Roma, 9 giu. (LaPresse) – L’amministratore di una società di Roma, che opera nel settore delle pulizie e nel facchinaggio che ha fra i suoi clienti anche importanti amministrazioni pubbliche dello Stato ed enti locali, aveva omesso di versare all’Erario circa 14 milioni di euro, tra Iva, Ires, Irap e ritenute d’acconto, dovuti in base alle dichiarazioni regolarmente presentate per le annualità dal 2012 al 2014. I finanzieri del Comando Provinciale di Roma non hanno impiegato molto tempo per smascherare l’evasione scoprendo anche che l’uomo aveva escogitato un sistema per abbattere le posizioni debitorie della società verso il Fisco indicando falsamente, nei modelli di versamento F24 delle imposte, crediti Irap ed Iva da compensare, in realtà inesistenti, con importi e codici-tributo completamente inventati.
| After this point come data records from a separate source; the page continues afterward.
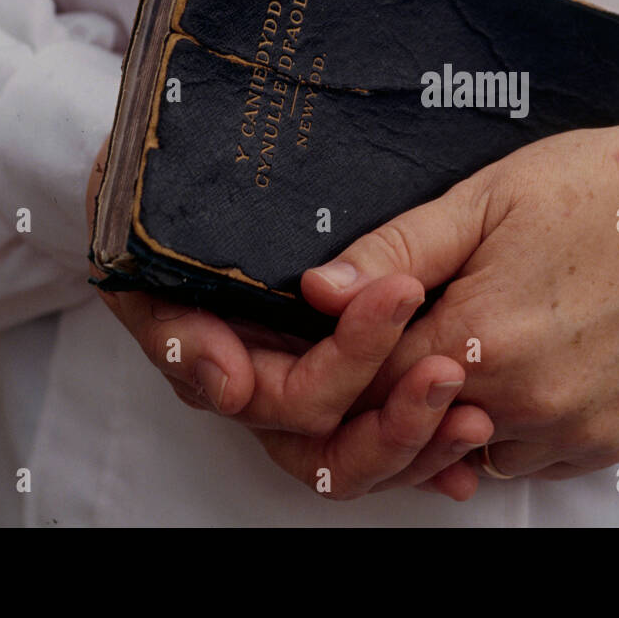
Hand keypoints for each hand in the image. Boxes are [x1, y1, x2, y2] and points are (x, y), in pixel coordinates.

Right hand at [85, 141, 493, 500]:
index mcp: (207, 349)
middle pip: (324, 443)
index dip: (349, 359)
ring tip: (473, 421)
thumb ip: (174, 318)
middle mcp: (248, 376)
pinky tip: (468, 466)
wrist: (159, 153)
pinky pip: (369, 428)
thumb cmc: (150, 182)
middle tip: (448, 373)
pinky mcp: (324, 366)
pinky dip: (417, 448)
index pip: (286, 394)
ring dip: (414, 442)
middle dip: (392, 423)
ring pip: (349, 451)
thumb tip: (224, 388)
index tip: (403, 293)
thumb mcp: (145, 234)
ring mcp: (285, 373)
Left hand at [300, 108, 618, 483]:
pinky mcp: (609, 442)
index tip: (349, 338)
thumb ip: (395, 252)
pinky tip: (524, 367)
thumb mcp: (484, 199)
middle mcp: (526, 400)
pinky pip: (529, 457)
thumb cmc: (598, 191)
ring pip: (468, 449)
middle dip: (393, 392)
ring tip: (475, 343)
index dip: (344, 364)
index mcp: (481, 335)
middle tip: (413, 336)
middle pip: (414, 426)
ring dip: (451, 412)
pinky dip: (511, 425)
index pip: (367, 387)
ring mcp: (572, 428)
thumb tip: (317, 291)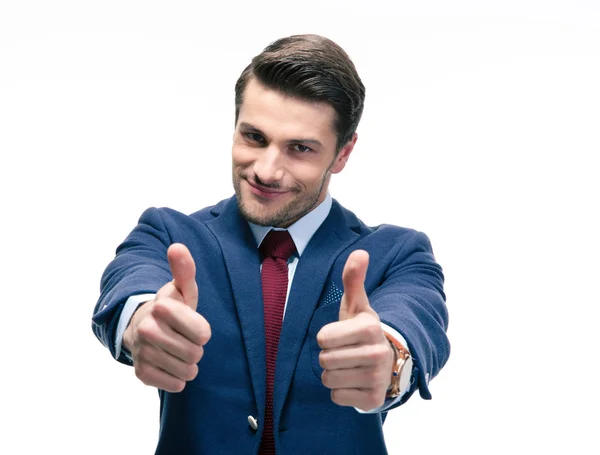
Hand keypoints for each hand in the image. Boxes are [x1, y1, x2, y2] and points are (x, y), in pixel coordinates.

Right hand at [123, 243, 211, 392]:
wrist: (142, 328)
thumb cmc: (172, 308)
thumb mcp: (182, 289)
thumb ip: (184, 270)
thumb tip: (177, 247)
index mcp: (162, 307)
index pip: (203, 334)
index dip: (202, 331)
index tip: (192, 324)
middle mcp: (147, 330)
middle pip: (196, 354)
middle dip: (195, 348)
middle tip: (184, 339)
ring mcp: (142, 352)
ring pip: (187, 371)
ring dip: (188, 364)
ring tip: (178, 351)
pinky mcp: (141, 373)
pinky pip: (175, 384)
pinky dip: (177, 378)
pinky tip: (170, 365)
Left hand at [316, 250, 393, 410]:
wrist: (388, 362)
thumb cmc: (362, 331)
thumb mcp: (357, 305)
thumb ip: (353, 279)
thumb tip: (360, 252)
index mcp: (370, 327)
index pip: (323, 337)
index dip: (326, 337)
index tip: (341, 335)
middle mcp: (376, 353)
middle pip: (324, 360)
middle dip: (329, 356)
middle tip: (345, 352)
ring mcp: (376, 378)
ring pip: (328, 379)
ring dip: (333, 374)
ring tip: (349, 366)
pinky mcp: (373, 399)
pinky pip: (336, 397)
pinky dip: (340, 391)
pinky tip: (354, 381)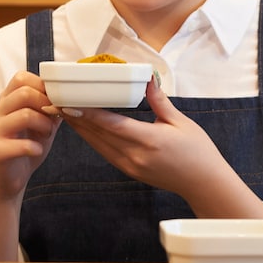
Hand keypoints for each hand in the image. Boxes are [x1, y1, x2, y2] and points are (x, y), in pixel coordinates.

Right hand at [0, 70, 62, 201]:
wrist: (9, 178)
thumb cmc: (26, 146)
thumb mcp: (43, 124)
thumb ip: (52, 108)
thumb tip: (70, 96)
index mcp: (7, 101)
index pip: (21, 78)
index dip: (42, 85)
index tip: (54, 100)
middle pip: (24, 92)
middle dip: (46, 104)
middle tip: (54, 119)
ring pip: (24, 115)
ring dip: (44, 124)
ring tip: (47, 134)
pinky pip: (20, 144)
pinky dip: (35, 147)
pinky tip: (37, 150)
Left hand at [59, 74, 217, 197]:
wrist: (204, 184)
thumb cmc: (197, 151)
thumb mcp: (181, 122)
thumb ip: (159, 101)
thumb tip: (147, 79)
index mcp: (149, 140)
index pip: (112, 125)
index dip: (88, 114)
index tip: (70, 104)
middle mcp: (135, 155)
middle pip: (99, 135)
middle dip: (77, 119)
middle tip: (58, 103)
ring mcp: (130, 166)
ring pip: (98, 146)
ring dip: (81, 130)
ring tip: (64, 114)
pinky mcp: (130, 171)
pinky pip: (106, 153)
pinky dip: (93, 140)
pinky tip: (83, 129)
L’uomo è stato denunciato dalle Fiamme Gialle della Compagnia di Fiumicino alla Procura della Repubblica di Roma che, grazie agli elementi raccolti dai militari, ha chiesto e ottenuto dal giudice delle indagini preliminari il sequestro preventivo di quote societarie, conti correnti e beni immobili per un valore di circa 10 milioni di euro. Il sequestro ha riguardato Roma, Palestrina, Cave e Terracina, in cui sono ubicati i 21 immobili riconducibili all’uomo, alcuni dei quali di pregio, 16 rapporti finanziari presso 7 istituti di credito, per un valore di circa 1,8 milioni di euro.